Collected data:
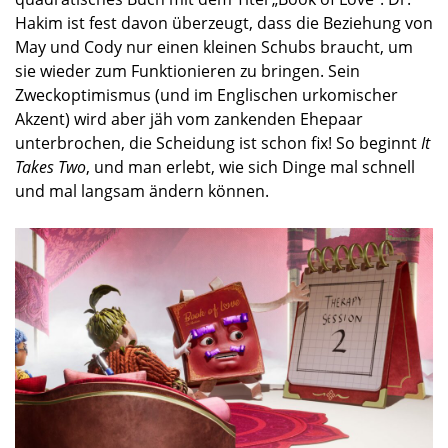
Hakim ist fest davon überzeugt, dass die Beziehung von
May und Cody nur einen kleinen Schubs braucht, um
sie wieder zum Funktionieren zu bringen. Sein
Zweckoptimismus (und im Englischen urkomischer
Akzent) wird aber jäh vom zankenden Ehepaar
unterbrochen, die Scheidung ist schon fix! So beginnt
It
Takes Two
, und man erlebt, wie sich Dinge mal schnell
und mal langsam ändern können.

▶ Task
Return every line of text from the rows above word for word, leaving the pictures out of your answer.

▶ Result of the exercise
Hakim ist fest davon überzeugt, dass die Beziehung von
May und Cody nur einen kleinen Schubs braucht, um
sie wieder zum Funktionieren zu bringen. Sein
Zweckoptimismus (und im Englischen urkomischer
Akzent) wird aber jäh vom zankenden Ehepaar
unterbrochen, die Scheidung ist schon fix! So beginnt
It
Takes Two
, und man erlebt, wie sich Dinge mal schnell
und mal langsam ändern können.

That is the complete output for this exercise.